WHAT IS BEING ASKED
Rewrite the source text in all of the material below with every "NaN" replaced by "N/A", leaving everything else unchanged. Leave the pictures out of your answer.
Segment Start: DATA TO USE
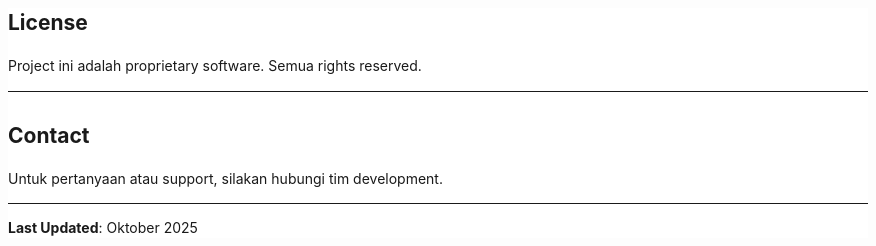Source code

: 
## License

Project ini adalah proprietary software. Semua rights reserved.

---

## Contact

Untuk pertanyaan atau support, silakan hubungi tim development.

---

**Last Updated**: Oktober 2025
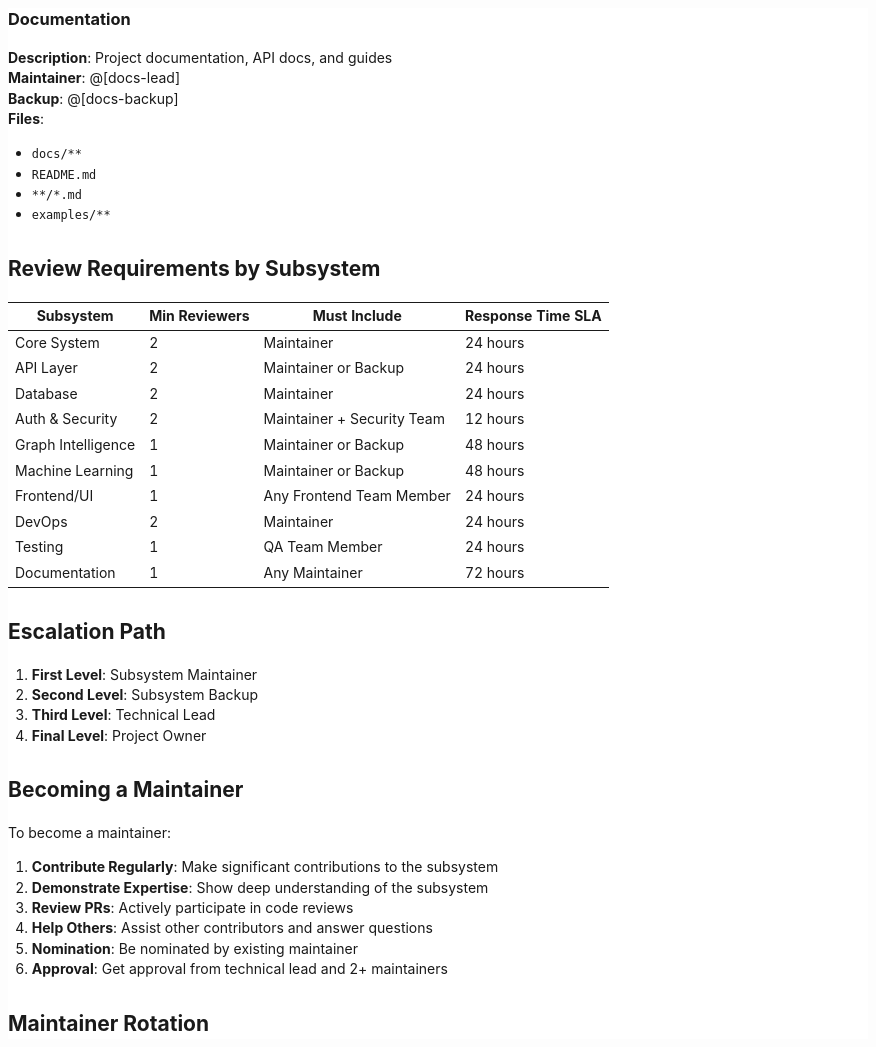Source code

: ### Documentation
**Description**: Project documentation, API docs, and guides  
**Maintainer**: @[docs-lead]  
**Backup**: @[docs-backup]  
**Files**:
- `docs/**`
- `README.md`
- `**/*.md`
- `examples/**`

## Review Requirements by Subsystem

| Subsystem | Min Reviewers | Must Include | Response Time SLA |
|-----------|--------------|--------------|-------------------|
| Core System | 2 | Maintainer | 24 hours |
| API Layer | 2 | Maintainer or Backup | 24 hours |
| Database | 2 | Maintainer | 24 hours |
| Auth & Security | 2 | Maintainer + Security Team | 12 hours |
| Graph Intelligence | 1 | Maintainer or Backup | 48 hours |
| Machine Learning | 1 | Maintainer or Backup | 48 hours |
| Frontend/UI | 1 | Any Frontend Team Member | 24 hours |
| DevOps | 2 | Maintainer | 24 hours |
| Testing | 1 | QA Team Member | 24 hours |
| Documentation | 1 | Any Maintainer | 72 hours |

## Escalation Path

1. **First Level**: Subsystem Maintainer
2. **Second Level**: Subsystem Backup
3. **Third Level**: Technical Lead
4. **Final Level**: Project Owner

## Becoming a Maintainer

To become a maintainer:

1. **Contribute Regularly**: Make significant contributions to the subsystem
2. **Demonstrate Expertise**: Show deep understanding of the subsystem
3. **Review PRs**: Actively participate in code reviews
4. **Help Others**: Assist other contributors and answer questions
5. **Nomination**: Be nominated by existing maintainer
6. **Approval**: Get approval from technical lead and 2+ maintainers

## Maintainer Rotation
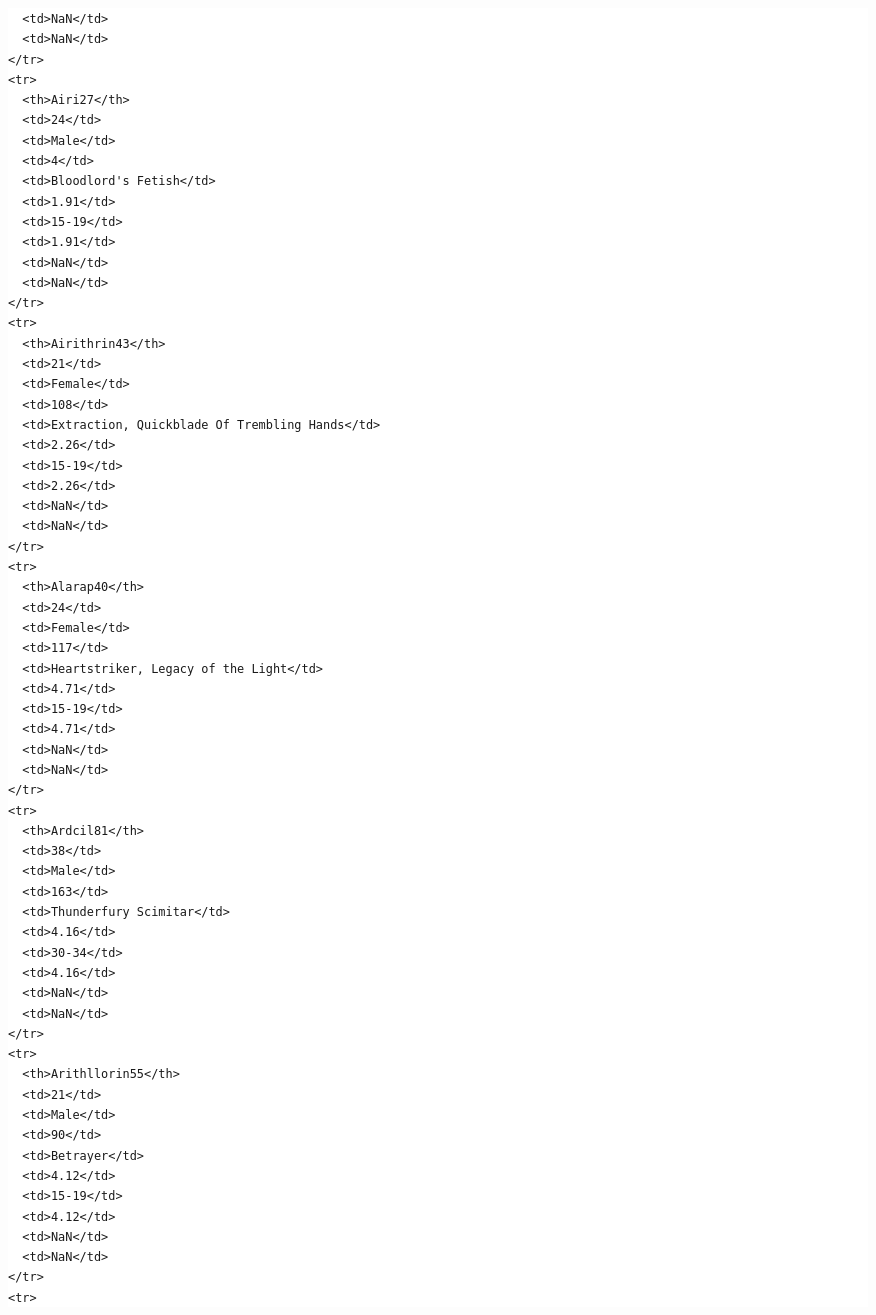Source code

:       <td>NaN</td>
      <td>NaN</td>
    </tr>
    <tr>
      <th>Airi27</th>
      <td>24</td>
      <td>Male</td>
      <td>4</td>
      <td>Bloodlord's Fetish</td>
      <td>1.91</td>
      <td>15-19</td>
      <td>1.91</td>
      <td>NaN</td>
      <td>NaN</td>
    </tr>
    <tr>
      <th>Airithrin43</th>
      <td>21</td>
      <td>Female</td>
      <td>108</td>
      <td>Extraction, Quickblade Of Trembling Hands</td>
      <td>2.26</td>
      <td>15-19</td>
      <td>2.26</td>
      <td>NaN</td>
      <td>NaN</td>
    </tr>
    <tr>
      <th>Alarap40</th>
      <td>24</td>
      <td>Female</td>
      <td>117</td>
      <td>Heartstriker, Legacy of the Light</td>
      <td>4.71</td>
      <td>15-19</td>
      <td>4.71</td>
      <td>NaN</td>
      <td>NaN</td>
    </tr>
    <tr>
      <th>Ardcil81</th>
      <td>38</td>
      <td>Male</td>
      <td>163</td>
      <td>Thunderfury Scimitar</td>
      <td>4.16</td>
      <td>30-34</td>
      <td>4.16</td>
      <td>NaN</td>
      <td>NaN</td>
    </tr>
    <tr>
      <th>Arithllorin55</th>
      <td>21</td>
      <td>Male</td>
      <td>90</td>
      <td>Betrayer</td>
      <td>4.12</td>
      <td>15-19</td>
      <td>4.12</td>
      <td>NaN</td>
      <td>NaN</td>
    </tr>
    <tr>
Segment End: DATA TO USE
EXERCISE RESULT
Source code

: 
## License

Project ini adalah proprietary software. Semua rights reserved.

---

## Contact

Untuk pertanyaan atau support, silakan hubungi tim development.

---

**Last Updated**: Oktober 2025
Source code

: ### Documentation
**Description**: Project documentation, API docs, and guides  
**Maintainer**: @[docs-lead]  
**Backup**: @[docs-backup]  
**Files**:
- `docs/**`
- `README.md`
- `**/*.md`
- `examples/**`

## Review Requirements by Subsystem

| Subsystem | Min Reviewers | Must Include | Response Time SLA |
|-----------|--------------|--------------|-------------------|
| Core System | 2 | Maintainer | 24 hours |
| API Layer | 2 | Maintainer or Backup | 24 hours |
| Database | 2 | Maintainer | 24 hours |
| Auth & Security | 2 | Maintainer + Security Team | 12 hours |
| Graph Intelligence | 1 | Maintainer or Backup | 48 hours |
| Machine Learning | 1 | Maintainer or Backup | 48 hours |
| Frontend/UI | 1 | Any Frontend Team Member | 24 hours |
| DevOps | 2 | Maintainer | 24 hours |
| Testing | 1 | QA Team Member | 24 hours |
| Documentation | 1 | Any Maintainer | 72 hours |

## Escalation Path

1. **First Level**: Subsystem Maintainer
2. **Second Level**: Subsystem Backup
3. **Third Level**: Technical Lead
4. **Final Level**: Project Owner

## Becoming a Maintainer

To become a maintainer:

1. **Contribute Regularly**: Make significant contributions to the subsystem
2. **Demonstrate Expertise**: Show deep understanding of the subsystem
3. **Review PRs**: Actively participate in code reviews
4. **Help Others**: Assist other contributors and answer questions
5. **Nomination**: Be nominated by existing maintainer
6. **Approval**: Get approval from technical lead and 2+ maintainers

## Maintainer Rotation
Source code

:       <td>N/A</td>
      <td>N/A</td>
    </tr>
    <tr>
      <th>Airi27</th>
      <td>24</td>
      <td>Male</td>
      <td>4</td>
      <td>Bloodlord's Fetish</td>
      <td>1.91</td>
      <td>15-19</td>
      <td>1.91</td>
      <td>N/A</td>
      <td>N/A</td>
    </tr>
    <tr>
      <th>Airithrin43</th>
      <td>21</td>
      <td>Female</td>
      <td>108</td>
      <td>Extraction, Quickblade Of Trembling Hands</td>
      <td>2.26</td>
      <td>15-19</td>
      <td>2.26</td>
      <td>N/A</td>
      <td>N/A</td>
    </tr>
    <tr>
      <th>Alarap40</th>
      <td>24</td>
      <td>Female</td>
      <td>117</td>
      <td>Heartstriker, Legacy of the Light</td>
      <td>4.71</td>
      <td>15-19</td>
      <td>4.71</td>
      <td>N/A</td>
      <td>N/A</td>
    </tr>
    <tr>
      <th>Ardcil81</th>
      <td>38</td>
      <td>Male</td>
      <td>163</td>
      <td>Thunderfury Scimitar</td>
      <td>4.16</td>
      <td>30-34</td>
      <td>4.16</td>
      <td>N/A</td>
      <td>N/A</td>
    </tr>
    <tr>
      <th>Arithllorin55</th>
      <td>21</td>
      <td>Male</td>
      <td>90</td>
      <td>Betrayer</td>
      <td>4.12</td>
      <td>15-19</td>
      <td>4.12</td>
      <td>N/A</td>
      <td>N/A</td>
    </tr>
    <tr>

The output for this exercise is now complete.